AUDIO OUTPUT FOR MY FPGA DRUMULATOR :

I completely coded the processor part as well as the waveform sequencer in VHDL. The goal is to fit as many logic elements of a Drumulator as possible within an FPGA. So I still had to study the audio output. 

The problem is of course, that the kind of digital to analog converter used in the Drumulator is absolutely no longer available. The solution adopted therefore consisted in using an available 12-bit converter, and in coding the system making it possible to reproduce the logarithmic transfer function of the original converter.

For this, I started to mount a copy of my analog output prototype:

Quick & dirty test plateform but sound very good!

To do my tests, I used a development board from STmicro equipped with a fairly powerful STM32 processor. This kind of board associated with the ST development software is really ideal. Once the system was set up, I encoded a square signal at 1KHz using Audacity which I exported in µ-LAW format to the development board. The result gives what was expected:

For this kind of test, low precision required and low frequency, the (toy) FNIRSI-1014D is ideal because it does not generate any fan noise. This allows you to leave it on for hours without wanting to throw it out the window at the end of the day ;-).
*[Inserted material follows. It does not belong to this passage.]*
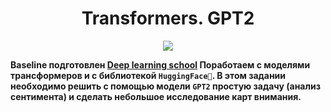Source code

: <h1 align='center'>Transformers. GPT2</h1>
<p align="center"><img src="https://drive.google.com/uc?id=11waqtrUYQ9JqP4NMuy-eN1SHTd80MTpu"  border="0"></a></p>





<b> **Baseline** подготовлен [Deep learning school](https://www.dlschool.org/pro-track)
Поработаем с моделями трансформеров и с библиотекой `HuggingFace🤗`. В этом задании необходимо решить с помощью модели `GPT2` простую задачу (анализ сентимента) и сделать небольшое исследование карт внимания.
Finally, I replaced the sinusoid definition file with the one from the copy of the original Drumulator ROM to see the scrolling of all the sounds of the machine, given that I scan the whole 64K of ROM.
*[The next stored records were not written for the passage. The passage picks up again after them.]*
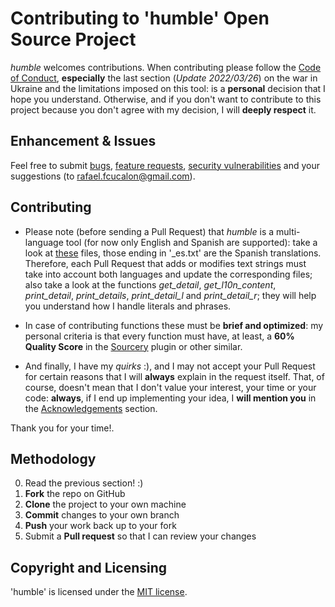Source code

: Contributing to 'humble' Open Source Project
============================================

<i>humble</i> welcomes contributions. When contributing please follow the [Code of Conduct](https://github.com/rfc-st/humble/blob/master/CODE_OF_CONDUCT.md), <b>especially</b> the last section (<i>Update 2022/03/26</i>) on the war in Ukraine and the limitations imposed on this tool: is a <b>personal</b> decision that I hope you understand. Otherwise, and if you don't want to contribute to this project because you don't agree with my decision, I will <b>deeply respect</b> it.

Enhancement & Issues
--------------------

Feel free to submit [bugs](https://github.com/rfc-st/humble/issues/new?assignees=&labels=&template=bug_report.md&title=), [feature requests](https://github.com/rfc-st/humble/issues/new?assignees=&labels=&template=feature_request.md&title=), [security vulnerabilities](https://github.com/rfc-st/humble/security/policy) and your suggestions (to rafael.fcucalon@gmail.com).


Contributing
------------

* Please note (before sending a Pull Request) that <i>humble</i> is a multi-language tool (for now only English and Spanish are supported): take a look at [these](https://github.com/rfc-st/humble/tree/master/l10n) files, those ending in '_es.txt' are the Spanish translations. Therefore, each Pull Request that adds or modifies text strings must take into account both languages and update the corresponding files; also take a look at the functions <i>get_detail</i>, <i>get_l10n_content</i>, <i>print_detail</i>, <i>print_details</i>, <i>print_detail_l</i> and <i>print_detail_r</i>; they will help you understand how I handle literals and phrases.

* In case of contributing functions these must be <b>brief and optimized</b>: my personal criteria is that every function must have, at least, a <b>60% Quality Score</b> in the [Sourcery](https://marketplace.visualstudio.com/items?itemName=sourcery.sourcery) plugin or other similar.

* And finally, I have my <i>quirks</i> :), and I may not accept your Pull Request for certain reasons that I will <b>always</b> explain in the request itself. That, of course, doesn't mean that I don't value your interest, your time or your code: <b>always</b>, if I end up implementing your idea, I <b>will mention you</b> in the [Acknowledgements](https://github.com/rfc-st/humble/#acknowledgements) section.

Thank you for your time!.

Methodology
-----------

 0. Read the previous section! :)
 1. **Fork** the repo on GitHub
 2. **Clone** the project to your own machine
 3. **Commit** changes to your own branch
 4. **Push** your work back up to your fork
 5. Submit a **Pull request** so that I can review your changes

Copyright and Licensing
-----------------------

'humble' is licensed under the [MIT license](https://github.com/rfc-st/humble/blob/master/LICENSE).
In fact I obtained the same result as that obtained by testing the waveform sequencer implemented within an FPGA, by directly sending the addresses to the ROMs present on the motherboard of the Drumulator test:

Basically, I have 'proof' of all the important parts of the Drumulator working. It only remains for me to test the analog output filters, knowing that there are recent components to replace the old SSM present in this section of the Drumulator. Each part works 'in its own corner'. Now it's all about putting it all together on a large prototype board.

I left my job with the madmen of the French national education since a few weeks, and life is much more pleasant now. I develop what I like, at my speed... Peace for ALL!